Ich muss zugeben, dass mich das Auftreten von „Clase contra Clase“ anfangs etwas abgeschreckt hat. Kyrillische Buchstaben in Verbindung mit Bildern und Texten über Revolution werden in der heutzutage nun einmal normalerweise in Zusammenhang mit der Sowjetunion oder der DDR gebracht. In Gesprächen mit Mitgliedern der Gruppe konnte ich allerdings erkennen, dass das wofür sie stehen etwas gänzlich anderes ist als der brutale und autoritäre als Kommunismus verkannte Stalinismus. Ihre Ideologie, der Trotzkismus, hat eine Basisdemokratie zum Ziel, welche ihren Ausdruck in der Selbstorganisation der Arbeiter in Arbeiterräten findet.
Außerdem beeindruckt mich, wie ich schon sagte, die Hingabe und der Einsatz mit dem die Mitglieder der Gruppe für ihre Ziele kämpfen. Am meisten beeindruckte mich wie die „linke Studentengewerkschaft“ (ein Teil von Clase contra Clase) die Einheit von Arbeitern und Studenten betont in dem sie z.B. Streikposten in verschiedenen Fabriken immer wieder aktiv unterstützt.

11. In welchem Maße kann eine kleine avantgardistische Gruppe in Spanien den Ausgebeuteten in Deutschland helfen?

Meiner Meinung nach, könnte sich so manche Gruppierung in Deutschland von Clase contra Clase etwas abschauen. Ich habe den Eindruck, dass viele soziale Organisationen in Deutschland fürchten sich zu einer Ideologie zu bekennen oder sich allgemein politisch zu äußern, weil sie Angst haben Sympathisanten zu verstoßen oder meinen sie würden ihren Fokus verlieren. Clase contra Clase zeigt, dass es möglich ist, einen theoretischen, allgemein politischen Anspruch zu haben und dennoch mit anderen Organisationen oder Einzelpersonen zusammen zu arbeiten und konkrete Ziele umzusetzen.
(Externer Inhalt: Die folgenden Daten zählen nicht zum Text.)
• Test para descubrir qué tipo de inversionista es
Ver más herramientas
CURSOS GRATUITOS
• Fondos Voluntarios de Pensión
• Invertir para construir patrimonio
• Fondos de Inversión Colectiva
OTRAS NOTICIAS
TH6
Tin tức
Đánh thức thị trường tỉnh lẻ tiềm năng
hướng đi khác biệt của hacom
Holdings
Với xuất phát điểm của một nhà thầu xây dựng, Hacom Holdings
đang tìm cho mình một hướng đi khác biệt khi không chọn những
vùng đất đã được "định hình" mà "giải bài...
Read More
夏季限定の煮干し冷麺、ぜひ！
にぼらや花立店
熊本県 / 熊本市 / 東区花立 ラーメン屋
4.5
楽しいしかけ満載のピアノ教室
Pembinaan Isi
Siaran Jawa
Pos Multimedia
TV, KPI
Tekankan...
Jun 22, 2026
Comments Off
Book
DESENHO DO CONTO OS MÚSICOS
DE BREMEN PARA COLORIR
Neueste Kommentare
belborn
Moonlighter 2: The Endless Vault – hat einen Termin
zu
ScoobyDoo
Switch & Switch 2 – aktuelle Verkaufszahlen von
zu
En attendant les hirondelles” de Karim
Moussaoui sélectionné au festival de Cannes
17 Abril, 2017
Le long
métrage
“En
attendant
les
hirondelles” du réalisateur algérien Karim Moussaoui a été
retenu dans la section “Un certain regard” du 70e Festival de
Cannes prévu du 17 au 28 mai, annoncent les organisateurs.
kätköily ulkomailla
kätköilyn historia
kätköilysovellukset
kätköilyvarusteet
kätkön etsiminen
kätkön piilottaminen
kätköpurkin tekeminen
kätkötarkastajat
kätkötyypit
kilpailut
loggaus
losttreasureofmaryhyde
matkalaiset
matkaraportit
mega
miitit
In diesem Sinne ist es wichtig, dass (auch kleine) Organisationen wie Clase contra Clase in großem Rahmen denken und den Austausch mit ähnlichen Gruppierungen in anderen ländern wie z.B. Deutschland suchen. Organisationen in Spanien und Deutschland können beide noch viel von einander lernen. In einer globalisierten Welt ist es für soziale Organisationen, die gegen den Kapitalismus kämpfen, eben essentiell wichtig global aufgestellt zu sein.